We are currently using Box as our cloud file system, but the workflow sometimes takes forever to run due to the number of files it reads, and the connector and the number of folders also cause it to stop responding often.
We also have a Windows server that is accessible from the Hub, but from what I read, a shared folder there wouldn’t be accessible from the Hub.
I’m looking for options and suggestions to make this process easier, like a local file system inside the container (I don’t even know if this is possible), or else.
Anyway, I would appreciate any input on the topic.
There is no “local filesystem inside the container” you can rely on for large, shared datasets, container disk disappears between runs, between pods, and when the executor scales.
Because of that, using Box + lots of small files is unfortunately a very tough combination for good performance. Every small file can mean an extra network call that adds up very quickly — even if you give the job much more CPU.

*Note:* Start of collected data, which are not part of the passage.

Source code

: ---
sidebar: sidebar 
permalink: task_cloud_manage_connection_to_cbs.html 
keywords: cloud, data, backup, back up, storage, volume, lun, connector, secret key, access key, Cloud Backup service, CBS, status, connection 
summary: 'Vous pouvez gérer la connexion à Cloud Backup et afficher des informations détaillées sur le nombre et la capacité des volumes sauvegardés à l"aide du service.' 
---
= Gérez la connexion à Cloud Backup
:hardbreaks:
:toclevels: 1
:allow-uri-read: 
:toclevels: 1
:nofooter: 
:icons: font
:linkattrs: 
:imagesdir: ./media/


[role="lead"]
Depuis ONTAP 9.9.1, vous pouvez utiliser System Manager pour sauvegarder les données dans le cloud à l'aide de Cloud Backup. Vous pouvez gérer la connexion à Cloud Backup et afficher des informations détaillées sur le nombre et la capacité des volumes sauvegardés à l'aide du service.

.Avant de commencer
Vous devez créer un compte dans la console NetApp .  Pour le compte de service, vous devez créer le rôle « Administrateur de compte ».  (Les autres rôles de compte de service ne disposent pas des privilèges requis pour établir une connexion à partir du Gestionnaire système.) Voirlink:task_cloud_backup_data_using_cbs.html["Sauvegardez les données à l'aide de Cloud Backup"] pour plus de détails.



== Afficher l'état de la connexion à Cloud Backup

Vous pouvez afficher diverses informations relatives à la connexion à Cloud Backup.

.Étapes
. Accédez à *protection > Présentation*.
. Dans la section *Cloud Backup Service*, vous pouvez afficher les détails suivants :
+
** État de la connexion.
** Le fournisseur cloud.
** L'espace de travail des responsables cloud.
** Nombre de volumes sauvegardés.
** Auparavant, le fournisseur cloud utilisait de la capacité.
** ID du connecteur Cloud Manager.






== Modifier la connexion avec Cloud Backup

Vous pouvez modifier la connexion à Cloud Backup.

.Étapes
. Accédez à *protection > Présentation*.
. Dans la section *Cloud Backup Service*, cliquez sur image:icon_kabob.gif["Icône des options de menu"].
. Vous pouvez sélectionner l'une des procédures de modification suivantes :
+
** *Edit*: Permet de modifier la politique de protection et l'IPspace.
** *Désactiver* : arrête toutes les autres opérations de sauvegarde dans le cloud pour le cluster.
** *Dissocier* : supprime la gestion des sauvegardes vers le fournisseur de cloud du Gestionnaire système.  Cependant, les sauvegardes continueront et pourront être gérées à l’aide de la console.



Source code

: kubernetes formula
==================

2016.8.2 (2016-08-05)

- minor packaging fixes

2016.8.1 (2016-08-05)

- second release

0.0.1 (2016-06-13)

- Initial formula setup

What usually works much better:
Combine the many small files into fewer, bigger files:
Parquet files (very efficient for data workflows)
ORC files
One big ZIP or TAR archive
Or load everything into a database table → Reading a few large files is faster than reading thousands of tiny ones.
Move the data from Box to cloud object storage:
Amazon S3 (or any S3-compatible storage)
Azure Blob Storage
This would be much more performant and stable than Box for this kind of workload.